[Opening Provided information section]
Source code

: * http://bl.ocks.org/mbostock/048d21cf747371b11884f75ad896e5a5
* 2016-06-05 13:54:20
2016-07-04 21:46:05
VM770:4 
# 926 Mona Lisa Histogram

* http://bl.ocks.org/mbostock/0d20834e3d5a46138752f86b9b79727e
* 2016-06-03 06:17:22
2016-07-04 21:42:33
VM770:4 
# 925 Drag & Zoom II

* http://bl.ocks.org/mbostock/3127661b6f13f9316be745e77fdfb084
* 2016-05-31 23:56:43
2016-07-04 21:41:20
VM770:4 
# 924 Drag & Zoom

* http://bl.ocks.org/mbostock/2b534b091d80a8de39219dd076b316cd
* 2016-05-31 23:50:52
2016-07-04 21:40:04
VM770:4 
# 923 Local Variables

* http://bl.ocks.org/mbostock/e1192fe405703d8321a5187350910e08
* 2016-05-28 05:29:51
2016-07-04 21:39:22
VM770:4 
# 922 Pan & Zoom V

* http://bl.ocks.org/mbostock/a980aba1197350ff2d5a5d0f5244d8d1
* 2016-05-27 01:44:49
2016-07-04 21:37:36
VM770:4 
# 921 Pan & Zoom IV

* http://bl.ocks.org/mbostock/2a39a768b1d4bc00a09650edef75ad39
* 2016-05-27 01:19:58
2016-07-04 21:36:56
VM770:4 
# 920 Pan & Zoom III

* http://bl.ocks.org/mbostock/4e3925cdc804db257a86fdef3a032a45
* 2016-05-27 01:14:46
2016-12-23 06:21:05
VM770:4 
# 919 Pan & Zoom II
[Closing Provided information section]
Only lines holding the word "ocks" are wanted, so copy each of them from the records above.

### [Exercise output]
: * http://bl.ocks.org/mbostock/048d21cf747371b11884f75ad896e5a5
* http://bl.ocks.org/mbostock/0d20834e3d5a46138752f86b9b79727e
* http://bl.ocks.org/mbostock/3127661b6f13f9316be745e77fdfb084
* http://bl.ocks.org/mbostock/2b534b091d80a8de39219dd076b316cd
* http://bl.ocks.org/mbostock/e1192fe405703d8321a5187350910e08
* http://bl.ocks.org/mbostock/a980aba1197350ff2d5a5d0f5244d8d1
* http://bl.ocks.org/mbostock/2a39a768b1d4bc00a09650edef75ad39
* http://bl.ocks.org/mbostock/4e3925cdc804db257a86fdef3a032a45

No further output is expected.